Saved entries
-- Opening Marker --

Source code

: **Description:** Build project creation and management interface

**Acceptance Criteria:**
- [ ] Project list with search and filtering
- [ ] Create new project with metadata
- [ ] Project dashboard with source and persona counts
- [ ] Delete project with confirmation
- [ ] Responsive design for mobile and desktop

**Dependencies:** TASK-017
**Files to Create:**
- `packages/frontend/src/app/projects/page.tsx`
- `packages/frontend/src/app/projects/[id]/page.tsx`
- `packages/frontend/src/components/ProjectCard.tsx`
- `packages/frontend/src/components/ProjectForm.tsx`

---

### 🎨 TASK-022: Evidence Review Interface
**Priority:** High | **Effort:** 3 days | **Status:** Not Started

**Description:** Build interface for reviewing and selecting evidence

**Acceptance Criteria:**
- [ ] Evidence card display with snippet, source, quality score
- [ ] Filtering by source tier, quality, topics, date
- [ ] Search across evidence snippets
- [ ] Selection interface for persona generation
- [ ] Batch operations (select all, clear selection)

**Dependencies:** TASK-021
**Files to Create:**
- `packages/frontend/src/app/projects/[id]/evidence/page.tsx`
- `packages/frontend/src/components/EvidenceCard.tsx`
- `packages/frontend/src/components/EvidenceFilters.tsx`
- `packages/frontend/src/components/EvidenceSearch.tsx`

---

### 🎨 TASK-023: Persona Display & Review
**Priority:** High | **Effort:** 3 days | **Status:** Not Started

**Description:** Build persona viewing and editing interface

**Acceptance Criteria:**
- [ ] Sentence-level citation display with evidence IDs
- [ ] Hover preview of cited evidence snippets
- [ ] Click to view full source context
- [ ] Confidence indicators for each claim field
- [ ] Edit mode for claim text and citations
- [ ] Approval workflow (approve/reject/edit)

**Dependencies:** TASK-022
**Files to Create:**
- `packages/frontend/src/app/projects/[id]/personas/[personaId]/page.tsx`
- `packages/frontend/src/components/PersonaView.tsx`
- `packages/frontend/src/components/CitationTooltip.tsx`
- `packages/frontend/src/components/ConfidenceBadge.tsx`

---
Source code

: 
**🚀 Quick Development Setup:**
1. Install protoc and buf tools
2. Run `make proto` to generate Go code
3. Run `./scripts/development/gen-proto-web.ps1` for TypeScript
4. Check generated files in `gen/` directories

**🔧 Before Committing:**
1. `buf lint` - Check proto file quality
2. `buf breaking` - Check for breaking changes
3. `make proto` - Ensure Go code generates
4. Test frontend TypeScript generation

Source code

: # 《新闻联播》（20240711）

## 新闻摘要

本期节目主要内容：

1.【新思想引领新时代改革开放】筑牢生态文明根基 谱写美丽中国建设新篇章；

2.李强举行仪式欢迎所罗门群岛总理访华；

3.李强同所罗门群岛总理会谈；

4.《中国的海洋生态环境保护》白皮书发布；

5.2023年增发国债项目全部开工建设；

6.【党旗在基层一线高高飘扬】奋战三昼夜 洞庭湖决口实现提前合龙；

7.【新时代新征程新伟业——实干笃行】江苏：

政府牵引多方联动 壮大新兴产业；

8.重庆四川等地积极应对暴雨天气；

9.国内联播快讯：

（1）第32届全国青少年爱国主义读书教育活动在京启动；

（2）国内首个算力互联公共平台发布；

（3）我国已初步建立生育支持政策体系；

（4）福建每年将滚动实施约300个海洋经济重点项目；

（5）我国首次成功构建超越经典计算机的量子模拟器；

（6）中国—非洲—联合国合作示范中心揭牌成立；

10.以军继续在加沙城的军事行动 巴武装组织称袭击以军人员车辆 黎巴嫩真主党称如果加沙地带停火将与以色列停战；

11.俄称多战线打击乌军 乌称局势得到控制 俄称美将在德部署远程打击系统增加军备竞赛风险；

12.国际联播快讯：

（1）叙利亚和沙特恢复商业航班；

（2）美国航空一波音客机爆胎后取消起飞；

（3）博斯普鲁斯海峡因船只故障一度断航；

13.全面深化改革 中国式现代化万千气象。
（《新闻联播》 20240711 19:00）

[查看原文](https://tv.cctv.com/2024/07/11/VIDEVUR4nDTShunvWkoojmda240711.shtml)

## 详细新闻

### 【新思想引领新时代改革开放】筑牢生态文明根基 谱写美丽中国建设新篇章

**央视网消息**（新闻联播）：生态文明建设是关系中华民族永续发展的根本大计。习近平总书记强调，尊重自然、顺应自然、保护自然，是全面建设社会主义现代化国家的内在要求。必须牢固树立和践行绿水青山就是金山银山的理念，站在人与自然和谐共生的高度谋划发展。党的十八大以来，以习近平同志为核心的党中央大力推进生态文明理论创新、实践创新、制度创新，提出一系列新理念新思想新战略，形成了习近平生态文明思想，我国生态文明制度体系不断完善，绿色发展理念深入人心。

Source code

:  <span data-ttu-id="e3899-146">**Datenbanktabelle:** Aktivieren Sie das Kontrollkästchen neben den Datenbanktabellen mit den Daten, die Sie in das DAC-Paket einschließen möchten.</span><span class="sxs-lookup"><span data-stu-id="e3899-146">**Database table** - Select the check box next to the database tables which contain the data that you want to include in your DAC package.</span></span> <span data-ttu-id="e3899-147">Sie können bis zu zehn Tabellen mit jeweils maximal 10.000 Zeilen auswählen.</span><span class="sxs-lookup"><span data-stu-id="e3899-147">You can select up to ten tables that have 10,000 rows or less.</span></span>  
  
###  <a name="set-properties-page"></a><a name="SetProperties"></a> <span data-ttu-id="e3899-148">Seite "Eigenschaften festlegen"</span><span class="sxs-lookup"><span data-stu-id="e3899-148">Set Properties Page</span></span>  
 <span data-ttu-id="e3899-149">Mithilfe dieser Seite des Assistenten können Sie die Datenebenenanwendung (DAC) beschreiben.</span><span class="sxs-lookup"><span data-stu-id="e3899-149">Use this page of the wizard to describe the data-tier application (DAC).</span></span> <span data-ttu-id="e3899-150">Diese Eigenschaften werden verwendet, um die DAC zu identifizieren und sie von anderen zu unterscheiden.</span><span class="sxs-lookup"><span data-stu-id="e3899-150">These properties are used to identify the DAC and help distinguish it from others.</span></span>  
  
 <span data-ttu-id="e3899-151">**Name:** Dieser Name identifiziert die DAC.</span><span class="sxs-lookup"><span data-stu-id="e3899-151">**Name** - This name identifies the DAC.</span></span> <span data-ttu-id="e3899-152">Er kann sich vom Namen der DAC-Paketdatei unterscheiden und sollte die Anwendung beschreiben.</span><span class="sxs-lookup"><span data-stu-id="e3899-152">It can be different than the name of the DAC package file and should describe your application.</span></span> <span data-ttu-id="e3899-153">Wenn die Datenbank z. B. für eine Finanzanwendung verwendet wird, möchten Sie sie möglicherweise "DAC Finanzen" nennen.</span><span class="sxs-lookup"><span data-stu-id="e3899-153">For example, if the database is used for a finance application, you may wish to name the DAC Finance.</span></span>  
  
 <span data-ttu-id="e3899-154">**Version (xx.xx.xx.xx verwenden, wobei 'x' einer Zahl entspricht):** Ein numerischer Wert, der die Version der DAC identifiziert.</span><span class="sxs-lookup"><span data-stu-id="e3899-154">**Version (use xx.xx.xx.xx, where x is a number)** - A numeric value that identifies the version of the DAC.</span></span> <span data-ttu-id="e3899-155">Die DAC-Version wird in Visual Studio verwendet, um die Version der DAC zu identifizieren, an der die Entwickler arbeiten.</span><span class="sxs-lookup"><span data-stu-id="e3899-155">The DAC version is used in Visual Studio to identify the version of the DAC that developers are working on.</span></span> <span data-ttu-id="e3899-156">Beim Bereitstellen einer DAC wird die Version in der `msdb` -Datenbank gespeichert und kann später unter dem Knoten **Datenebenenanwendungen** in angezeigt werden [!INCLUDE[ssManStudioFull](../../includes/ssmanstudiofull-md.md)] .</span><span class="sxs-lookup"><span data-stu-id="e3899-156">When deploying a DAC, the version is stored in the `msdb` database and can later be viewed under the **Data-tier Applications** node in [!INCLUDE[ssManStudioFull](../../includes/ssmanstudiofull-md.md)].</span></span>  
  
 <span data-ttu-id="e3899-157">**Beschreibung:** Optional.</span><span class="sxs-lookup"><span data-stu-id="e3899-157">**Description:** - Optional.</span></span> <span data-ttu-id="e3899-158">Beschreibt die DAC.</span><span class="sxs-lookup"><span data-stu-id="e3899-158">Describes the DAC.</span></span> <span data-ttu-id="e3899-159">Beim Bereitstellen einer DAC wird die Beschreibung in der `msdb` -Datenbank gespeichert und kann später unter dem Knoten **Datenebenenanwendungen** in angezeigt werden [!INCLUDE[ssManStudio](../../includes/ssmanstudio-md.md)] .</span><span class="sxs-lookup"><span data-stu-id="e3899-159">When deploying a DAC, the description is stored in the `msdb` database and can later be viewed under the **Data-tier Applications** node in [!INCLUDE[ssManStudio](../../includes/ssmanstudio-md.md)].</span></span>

-- Closing Marker --

What is expected
In the reply, include exactly the lines from the beginning of the entries above through the line holding "### 🎨 TASK-022: Evidence Review Interface", and nothing besides.

Answer space
Source code

: **Description:** Build project creation and management interface

**Acceptance Criteria:**
- [ ] Project list with search and filtering
- [ ] Create new project with metadata
- [ ] Project dashboard with source and persona counts
- [ ] Delete project with confirmation
- [ ] Responsive design for mobile and desktop

**Dependencies:** TASK-017
**Files to Create:**
- `packages/frontend/src/app/projects/page.tsx`
- `packages/frontend/src/app/projects/[id]/page.tsx`
- `packages/frontend/src/components/ProjectCard.tsx`
- `packages/frontend/src/components/ProjectForm.tsx`

---

### 🎨 TASK-022: Evidence Review Interface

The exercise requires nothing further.